*Job*.
Copy out every line of the records below verbatim, leaving the pictures out of your answer.

*Data for this task*.
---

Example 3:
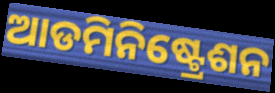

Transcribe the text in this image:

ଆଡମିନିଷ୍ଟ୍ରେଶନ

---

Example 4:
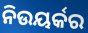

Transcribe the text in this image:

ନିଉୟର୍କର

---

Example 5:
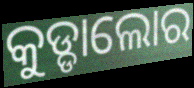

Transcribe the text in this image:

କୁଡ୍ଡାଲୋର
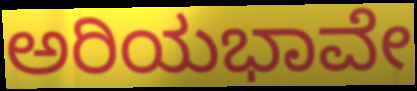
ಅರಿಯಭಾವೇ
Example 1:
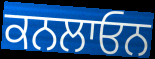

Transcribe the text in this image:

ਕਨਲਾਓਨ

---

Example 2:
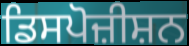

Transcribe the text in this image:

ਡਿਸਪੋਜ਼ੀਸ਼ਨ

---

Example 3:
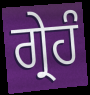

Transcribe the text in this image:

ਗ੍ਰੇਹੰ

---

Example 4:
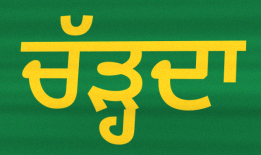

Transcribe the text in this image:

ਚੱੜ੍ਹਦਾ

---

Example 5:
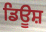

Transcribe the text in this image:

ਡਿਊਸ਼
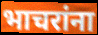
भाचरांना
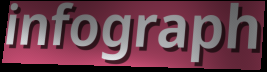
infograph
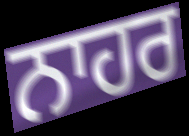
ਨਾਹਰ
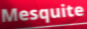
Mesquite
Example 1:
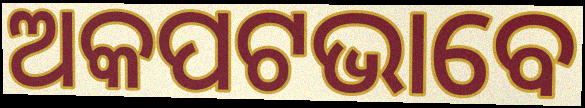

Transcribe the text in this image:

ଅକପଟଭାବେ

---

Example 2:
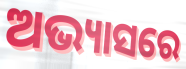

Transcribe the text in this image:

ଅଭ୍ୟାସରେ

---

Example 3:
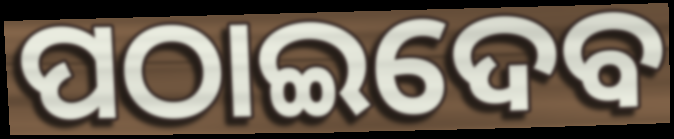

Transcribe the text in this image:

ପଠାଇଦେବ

*Reply*.
---

Example 3:

Transcribe the text in this image:

ଆଡମିନିଷ୍ଟ୍ରେଶନ

---

Example 4:

Transcribe the text in this image:

ନିଉୟର୍କର

---

Example 5:

Transcribe the text in this image:

କୁଡ୍ଡାଲୋର
ಅರಿಯಭಾವೇ
Example 1:

Transcribe the text in this image:

ਕਨਲਾਓਨ

---

Example 2:

Transcribe the text in this image:

ਡਿਸਪੋਜ਼ੀਸ਼ਨ

---

Example 3:

Transcribe the text in this image:

ਗ੍ਰੇਹੰ

---

Example 4:

Transcribe the text in this image:

ਚੱੜ੍ਹਦਾ

---

Example 5:

Transcribe the text in this image:

ਡਿਊਸ਼
भाचरांना
infograph
ਨਾਹਰ
Mesquite
Example 1:

Transcribe the text in this image:

ଅକପଟଭାବେ

---

Example 2:

Transcribe the text in this image:

ଅଭ୍ୟାସରେ

---

Example 3:

Transcribe the text in this image:

ପଠାଇଦେବ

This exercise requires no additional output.